In formal language theory, two grammars are said to be equivalent iff they generate (describe) the same language.

For example, the context-free grammars



  S -> bS
  S -> Sb
  S -> a

and


  S -> bS
  S -> aT
  T -> bT
  T ->

describe the same language, namely, all strings consisting of exactly one a and one or more bs. Therefore, they are equivalent. The second grammar is regular, which basically shows that the full power of context-free grammars is not required to describe this language: a regular expression will do.

This is a type of question you see recurring more often: given some context-free grammar, is it possible to construct an equivalent grammar of a certain more restricted form?

It turns out to be a complicated problem; most basic theory was laid down in the 60s.

Context-free grammars can easily be rewritten to more restricted forms, so-called normal forms. Well-known normal forms are Chomsky normal form and Greibach normal form.

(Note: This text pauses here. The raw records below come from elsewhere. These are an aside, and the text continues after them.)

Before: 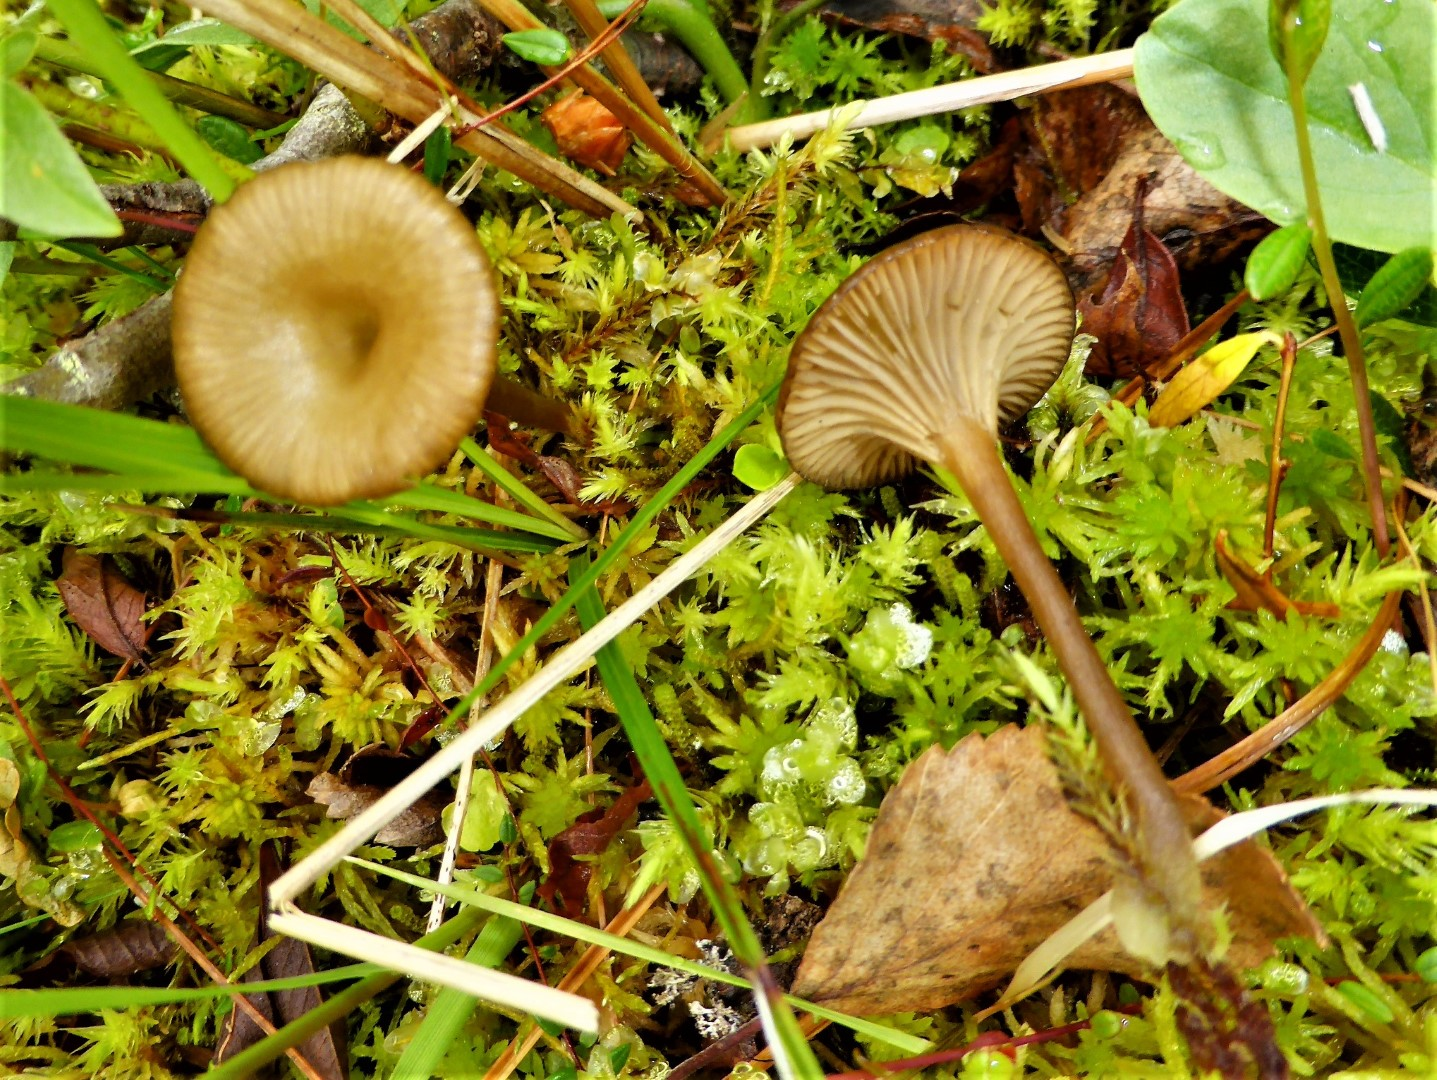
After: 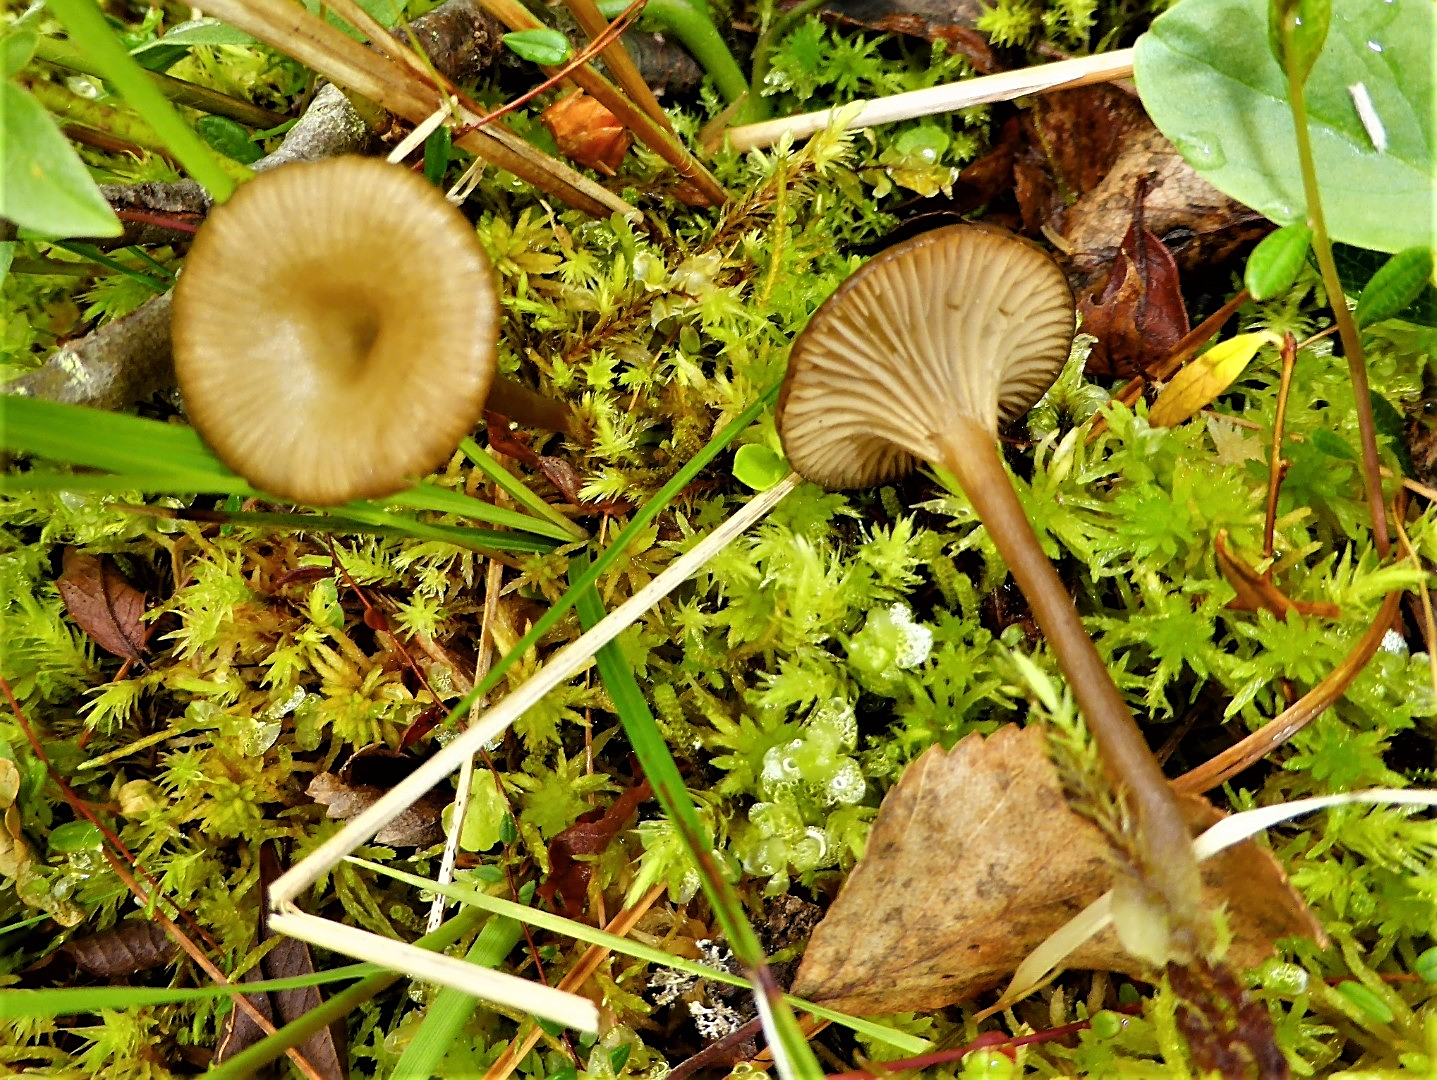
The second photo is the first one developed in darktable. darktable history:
sharpen: on, module defaults
color balance rgb: perceptual saturation grading › global saturation 0.35%
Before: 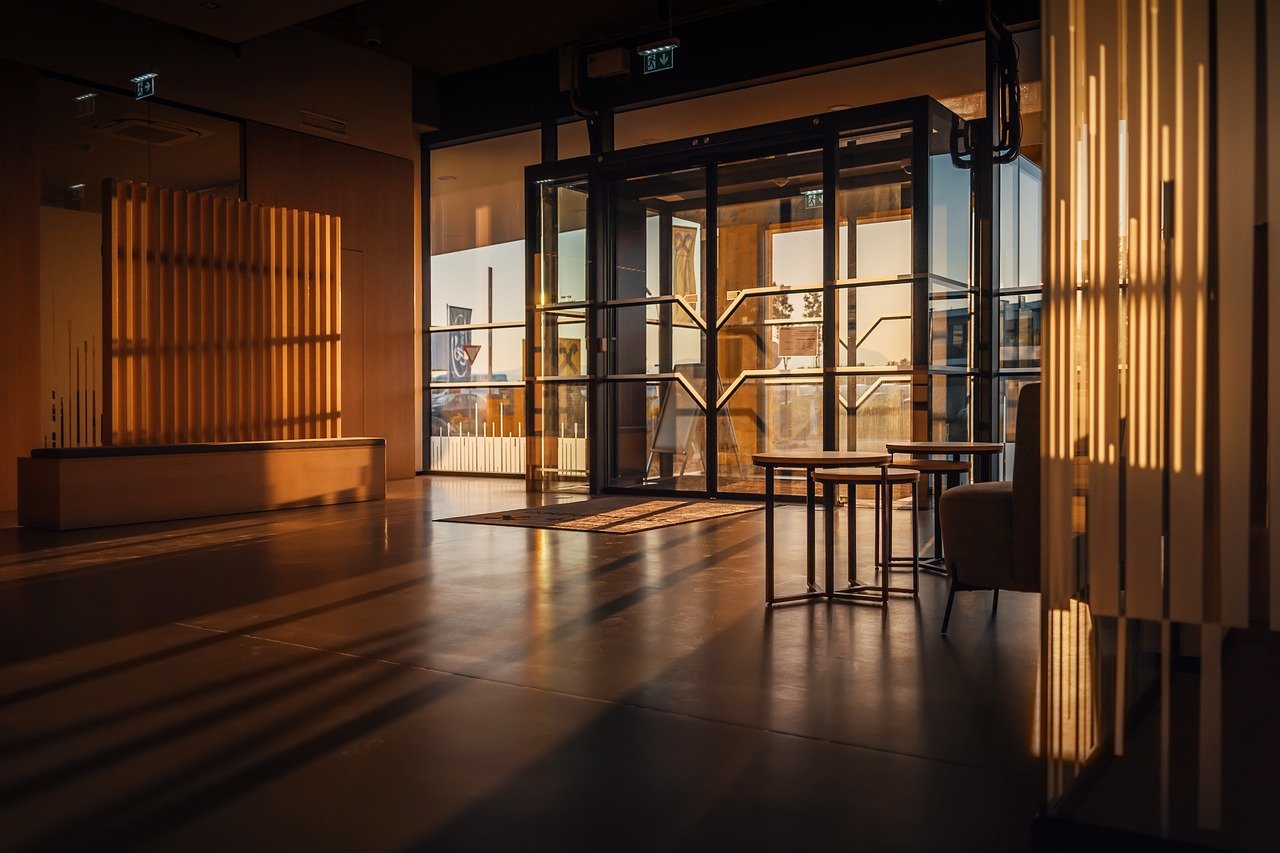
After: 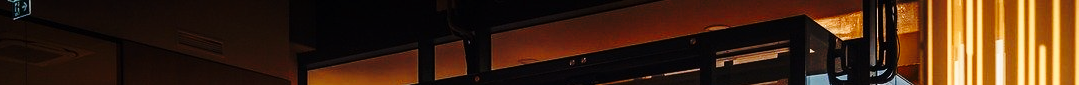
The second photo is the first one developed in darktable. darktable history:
base curve: curves: ch0 [(0, 0) (0.04, 0.03) (0.133, 0.232) (0.448, 0.748) (0.843, 0.968) (1, 1)], preserve colors none
crop and rotate: left 9.644%, top 9.491%, right 6.021%, bottom 80.509%
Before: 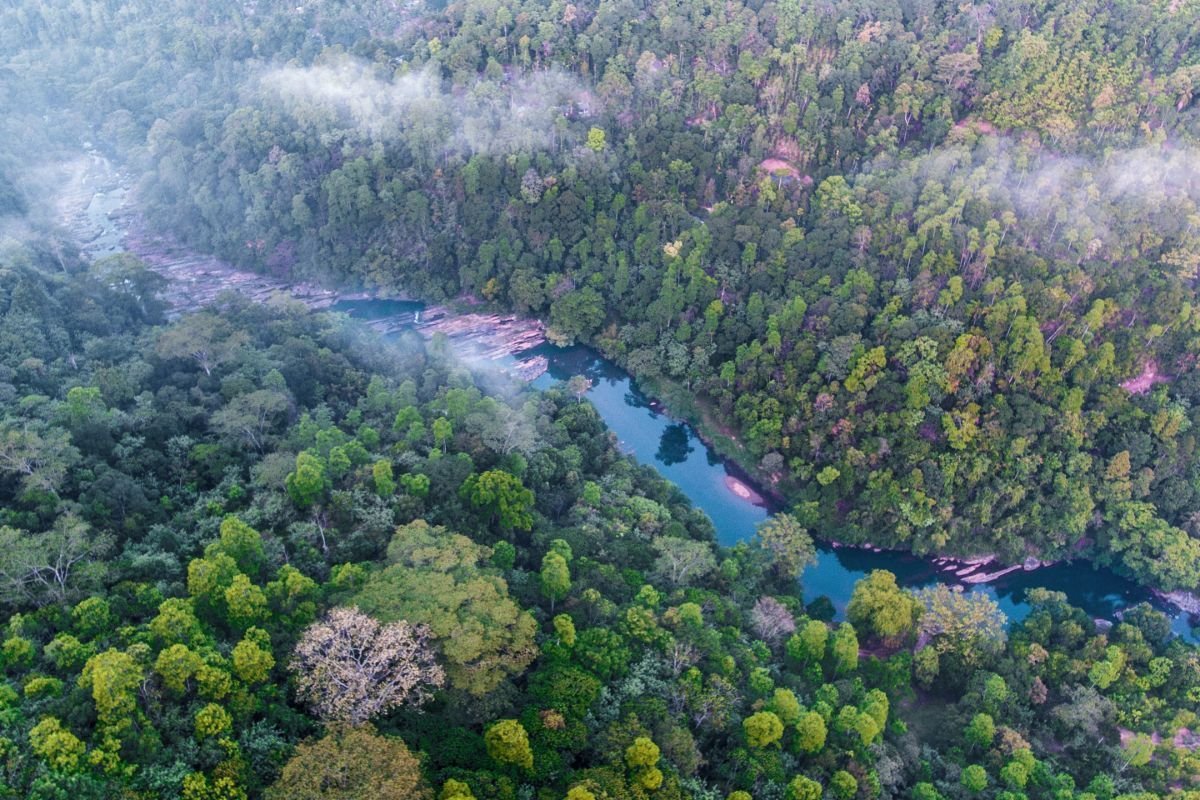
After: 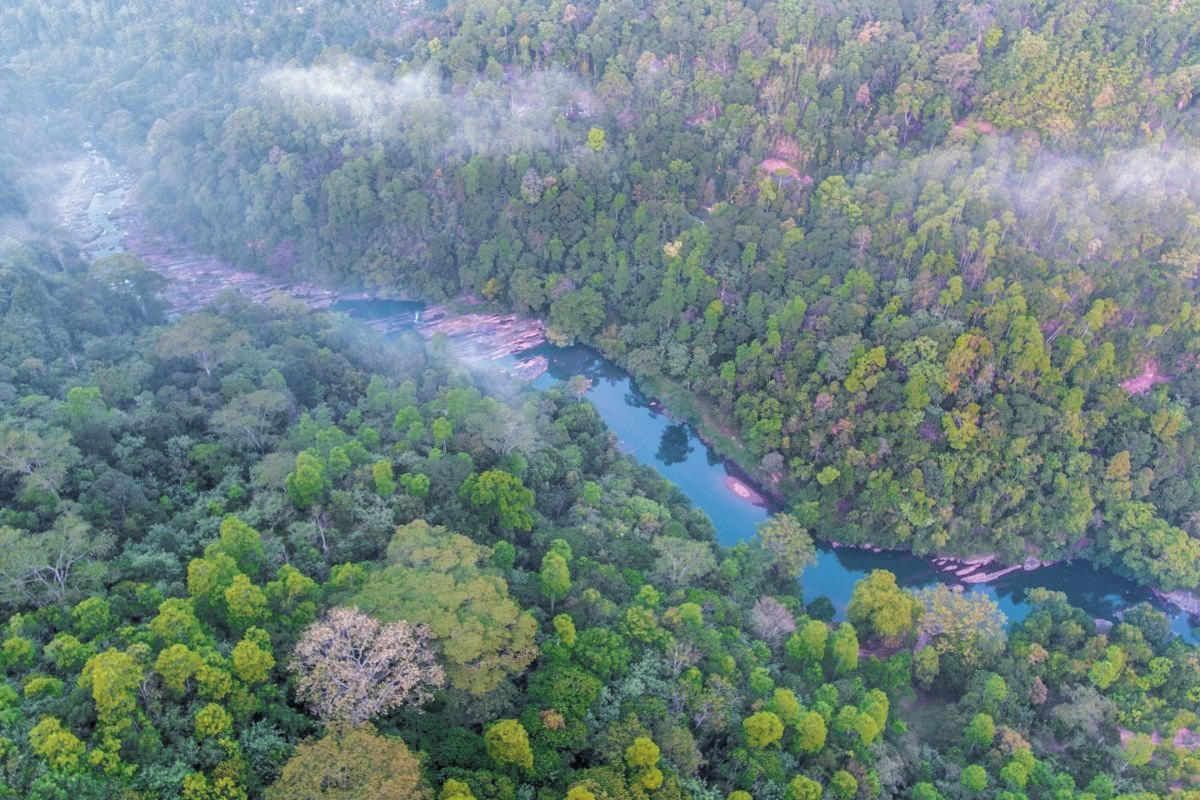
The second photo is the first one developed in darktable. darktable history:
tone curve: curves: ch0 [(0, 0) (0.004, 0.008) (0.077, 0.156) (0.169, 0.29) (0.774, 0.774) (1, 1)], color space Lab, independent channels, preserve colors none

Clearly, if some normalization procedure could rewrite all equivalent grammars to the same normal form, we would have an easy procedure to decide if two grammars are equivalent - but that turns out to be impossible: the equivalence of context-free grammars is undecidable. (It is decidable for deterministic context-free grammars, which can only describe a proper subset of the context-free languages.)

But what if the grammar at hand really describes a type of language for which equivalence is decidable? For instance, thinking of the example above, can we find a normalization procedure that will rewrite any grammar to a regular grammar if the language is regular? Again, the answer is negative: the question whether some arbitrary grammar describes a regular language is undecidable.